• Given text
^^^^

I receive the error upon the execution of this line
loss = criterion(outputs, targets[:, 0])
where the original targets size is (1, 1, 64, 85)

How did you resize the target?
Was is originally in that size? If so, did you upsample your input image?

target = Resize(int(self.height/8), Image.NEAREST)(target)

class MyCoTransform(object):
    def __init__(self, enc, augment=True, height=512):
        self.enc=enc
        self.augment = augment
        self.height = height
        pass
    def __call__(self, input, target):
        # do something to both images
        input =  Resize(self.height, Image.BILINEAR)(input)
        target = Resize(self.height, Image.NEAREST)(target)

        if(self.augment):
            # Random hflip
            hflip = random.random()
            if (hflip < 0.5):
                input = input.transpose(Image.FLIP_LEFT_RIGHT)
                target = target.transpose(Image.FLIP_LEFT_RIGHT)
            
            #Random translation 0-2 pixels (fill rest with padding
            transX = random.randint(-2, 2) 
            transY = random.randint(-2, 2)

            input = ImageOps.expand(input, border=(transX,transY,0,0), fill=0)

^^^^

• Set of tasks
- 1) Reproduce the forum excerpt about resizing the target in full, keeping every line and character unchanged.
- 2) Report each line of the records that contains the string "section", copying those lines in full.

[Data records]

^^^^

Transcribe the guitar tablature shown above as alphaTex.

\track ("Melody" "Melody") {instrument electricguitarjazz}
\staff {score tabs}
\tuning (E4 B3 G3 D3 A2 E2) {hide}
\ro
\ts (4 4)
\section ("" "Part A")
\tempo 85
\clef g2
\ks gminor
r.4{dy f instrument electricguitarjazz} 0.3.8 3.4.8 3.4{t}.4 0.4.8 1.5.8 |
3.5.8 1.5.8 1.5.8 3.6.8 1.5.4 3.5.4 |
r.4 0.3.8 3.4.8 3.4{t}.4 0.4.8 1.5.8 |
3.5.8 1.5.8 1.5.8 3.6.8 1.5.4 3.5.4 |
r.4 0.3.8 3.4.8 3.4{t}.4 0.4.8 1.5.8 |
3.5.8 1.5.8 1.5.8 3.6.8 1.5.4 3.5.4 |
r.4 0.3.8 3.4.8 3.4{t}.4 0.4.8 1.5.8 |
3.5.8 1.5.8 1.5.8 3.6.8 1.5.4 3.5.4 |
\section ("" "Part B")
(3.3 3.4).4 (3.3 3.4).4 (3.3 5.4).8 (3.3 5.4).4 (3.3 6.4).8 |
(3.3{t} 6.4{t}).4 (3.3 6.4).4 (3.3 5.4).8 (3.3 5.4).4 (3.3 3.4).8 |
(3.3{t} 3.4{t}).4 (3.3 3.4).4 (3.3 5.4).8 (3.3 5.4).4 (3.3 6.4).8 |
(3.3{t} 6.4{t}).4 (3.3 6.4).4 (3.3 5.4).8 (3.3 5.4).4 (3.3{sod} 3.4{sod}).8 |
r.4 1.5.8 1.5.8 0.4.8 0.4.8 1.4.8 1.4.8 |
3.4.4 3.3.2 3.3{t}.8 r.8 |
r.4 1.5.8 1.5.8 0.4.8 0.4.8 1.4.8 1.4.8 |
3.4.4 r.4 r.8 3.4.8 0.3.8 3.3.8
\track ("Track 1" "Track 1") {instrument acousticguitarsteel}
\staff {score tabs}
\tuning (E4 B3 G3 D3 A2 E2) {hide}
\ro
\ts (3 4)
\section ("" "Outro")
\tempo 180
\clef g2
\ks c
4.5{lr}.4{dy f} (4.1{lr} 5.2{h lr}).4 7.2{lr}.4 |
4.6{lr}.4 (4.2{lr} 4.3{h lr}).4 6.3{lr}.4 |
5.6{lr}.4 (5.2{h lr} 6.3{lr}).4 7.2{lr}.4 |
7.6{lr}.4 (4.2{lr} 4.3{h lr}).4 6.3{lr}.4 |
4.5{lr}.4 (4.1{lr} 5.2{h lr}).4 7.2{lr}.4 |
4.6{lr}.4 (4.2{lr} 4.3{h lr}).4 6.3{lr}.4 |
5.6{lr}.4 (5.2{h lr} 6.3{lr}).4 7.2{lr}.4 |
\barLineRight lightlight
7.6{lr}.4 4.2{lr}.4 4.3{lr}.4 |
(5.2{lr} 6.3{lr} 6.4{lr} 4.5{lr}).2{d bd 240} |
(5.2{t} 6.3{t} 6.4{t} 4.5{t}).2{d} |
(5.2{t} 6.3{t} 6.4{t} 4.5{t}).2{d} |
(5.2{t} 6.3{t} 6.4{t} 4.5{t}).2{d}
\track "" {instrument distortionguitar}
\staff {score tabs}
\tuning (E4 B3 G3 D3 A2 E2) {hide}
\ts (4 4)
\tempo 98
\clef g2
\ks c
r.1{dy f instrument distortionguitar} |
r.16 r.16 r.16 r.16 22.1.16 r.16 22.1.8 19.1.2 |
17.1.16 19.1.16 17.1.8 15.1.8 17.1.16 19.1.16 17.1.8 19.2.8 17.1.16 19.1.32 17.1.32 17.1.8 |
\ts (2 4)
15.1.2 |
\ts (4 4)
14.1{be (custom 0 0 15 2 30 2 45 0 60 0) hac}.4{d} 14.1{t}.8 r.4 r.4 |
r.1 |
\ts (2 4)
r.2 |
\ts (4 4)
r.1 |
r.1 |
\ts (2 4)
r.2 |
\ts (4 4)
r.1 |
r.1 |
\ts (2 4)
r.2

^^^^

• Replies
- 1)
I receive the error upon the execution of this line
loss = criterion(outputs, targets[:, 0])
where the original targets size is (1, 1, 64, 85)

How did you resize the target?
Was is originally in that size? If so, did you upsample your input image?

target = Resize(int(self.height/8), Image.NEAREST)(target)

class MyCoTransform(object):
    def __init__(self, enc, augment=True, height=512):
        self.enc=enc
        self.augment = augment
        self.height = height
        pass
    def __call__(self, input, target):
        # do something to both images
        input =  Resize(self.height, Image.BILINEAR)(input)
        target = Resize(self.height, Image.NEAREST)(target)

        if(self.augment):
            # Random hflip
            hflip = random.random()
            if (hflip < 0.5):
                input = input.transpose(Image.FLIP_LEFT_RIGHT)
                target = target.transpose(Image.FLIP_LEFT_RIGHT)
            
            #Random translation 0-2 pixels (fill rest with padding
            transX = random.randint(-2, 2) 
            transY = random.randint(-2, 2)

            input = ImageOps.expand(input, border=(transX,transY,0,0), fill=0)

- 2)
\section ("" "Part A")
\section ("" "Part B")
\section ("" "Outro")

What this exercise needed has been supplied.